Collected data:
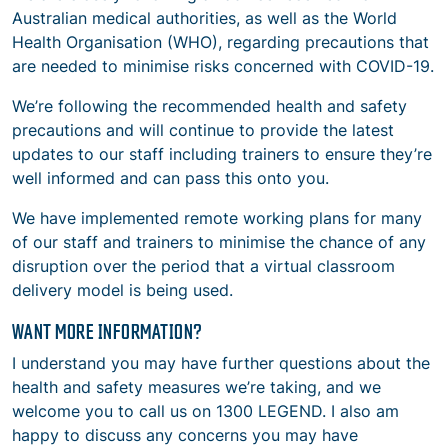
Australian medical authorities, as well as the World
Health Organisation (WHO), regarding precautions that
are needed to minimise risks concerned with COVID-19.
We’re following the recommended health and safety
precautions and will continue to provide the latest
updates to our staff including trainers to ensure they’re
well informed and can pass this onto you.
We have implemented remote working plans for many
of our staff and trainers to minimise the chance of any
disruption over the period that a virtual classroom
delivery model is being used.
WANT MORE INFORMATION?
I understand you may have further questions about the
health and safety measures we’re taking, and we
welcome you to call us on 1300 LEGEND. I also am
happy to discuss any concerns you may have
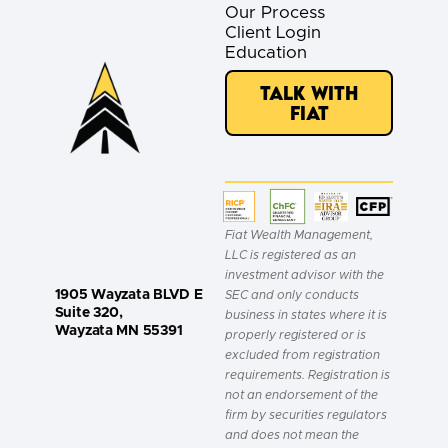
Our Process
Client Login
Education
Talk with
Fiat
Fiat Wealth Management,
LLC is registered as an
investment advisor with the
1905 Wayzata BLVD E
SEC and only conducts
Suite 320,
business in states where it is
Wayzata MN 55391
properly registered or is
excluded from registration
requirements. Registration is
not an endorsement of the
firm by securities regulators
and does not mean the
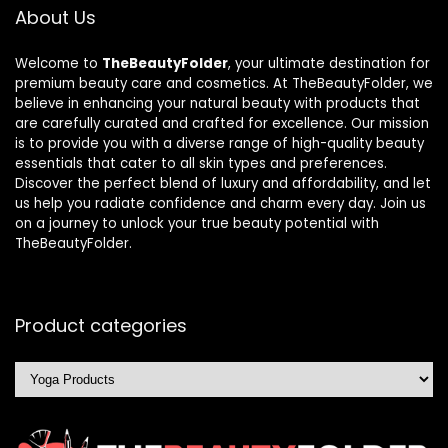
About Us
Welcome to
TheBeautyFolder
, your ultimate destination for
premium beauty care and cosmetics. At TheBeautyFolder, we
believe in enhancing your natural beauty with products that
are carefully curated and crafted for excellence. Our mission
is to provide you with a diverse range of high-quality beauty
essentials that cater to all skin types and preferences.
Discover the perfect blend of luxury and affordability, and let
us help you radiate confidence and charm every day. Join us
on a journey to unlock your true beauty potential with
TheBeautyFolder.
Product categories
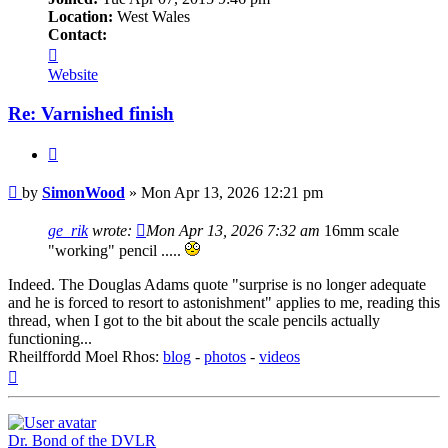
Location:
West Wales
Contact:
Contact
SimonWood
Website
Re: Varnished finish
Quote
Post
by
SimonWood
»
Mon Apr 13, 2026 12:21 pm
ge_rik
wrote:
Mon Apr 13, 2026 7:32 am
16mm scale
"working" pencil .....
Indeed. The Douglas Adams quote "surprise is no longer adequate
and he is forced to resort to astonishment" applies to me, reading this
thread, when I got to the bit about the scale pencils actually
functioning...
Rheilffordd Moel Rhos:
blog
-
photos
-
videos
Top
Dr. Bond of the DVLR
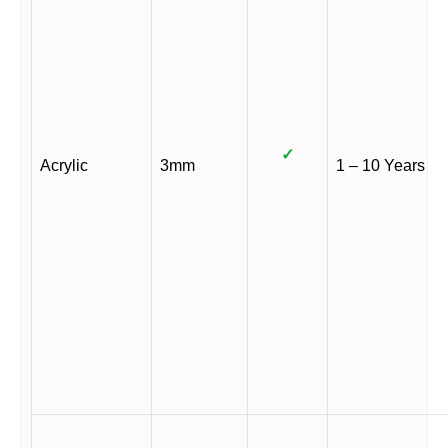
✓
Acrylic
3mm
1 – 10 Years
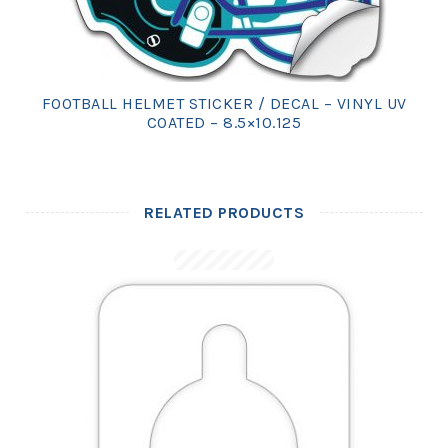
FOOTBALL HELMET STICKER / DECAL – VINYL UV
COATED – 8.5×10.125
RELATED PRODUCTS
--
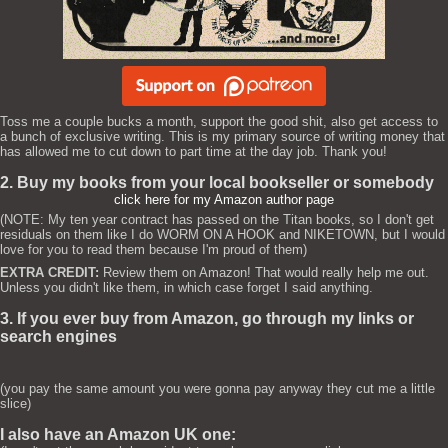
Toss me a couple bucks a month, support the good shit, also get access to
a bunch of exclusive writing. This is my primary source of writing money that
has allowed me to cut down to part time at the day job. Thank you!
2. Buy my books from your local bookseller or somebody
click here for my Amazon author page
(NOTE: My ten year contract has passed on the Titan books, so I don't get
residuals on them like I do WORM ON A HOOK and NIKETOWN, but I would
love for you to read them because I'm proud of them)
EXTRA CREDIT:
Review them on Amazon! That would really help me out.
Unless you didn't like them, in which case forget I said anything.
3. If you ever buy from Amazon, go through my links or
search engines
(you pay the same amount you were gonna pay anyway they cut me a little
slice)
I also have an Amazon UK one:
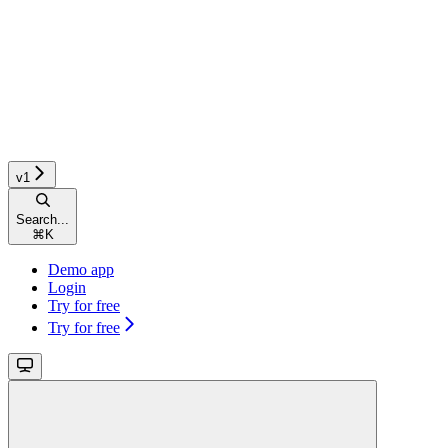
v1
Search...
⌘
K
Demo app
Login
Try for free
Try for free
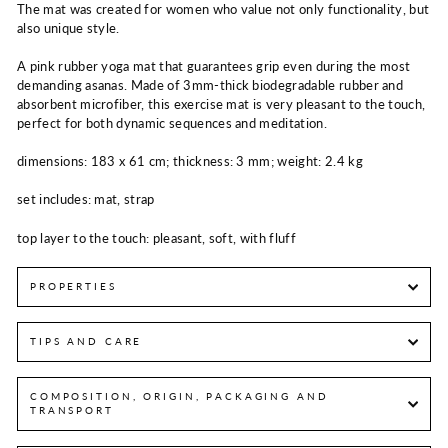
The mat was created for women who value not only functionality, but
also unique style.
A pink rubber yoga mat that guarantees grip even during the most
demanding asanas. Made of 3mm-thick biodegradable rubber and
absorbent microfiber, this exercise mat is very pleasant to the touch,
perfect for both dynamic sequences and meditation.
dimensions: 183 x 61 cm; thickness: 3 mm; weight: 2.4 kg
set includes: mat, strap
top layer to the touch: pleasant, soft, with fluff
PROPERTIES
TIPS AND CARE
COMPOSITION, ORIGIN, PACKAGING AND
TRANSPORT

WORK REQUIRED | The answer should consist only of the lines above from the one with "functioning..." through the one with "RELATED PRODUCTS", repeated exactly, with no pictures among them.

WRITTEN ANSWER |
functioning...
Rheilffordd Moel Rhos:
blog
-
photos
-
videos
Top
Dr. Bond of the DVLR
✓
Acrylic
3mm
1 – 10 Years
FOOTBALL HELMET STICKER / DECAL – VINYL UV
COATED – 8.5×10.125
RELATED PRODUCTS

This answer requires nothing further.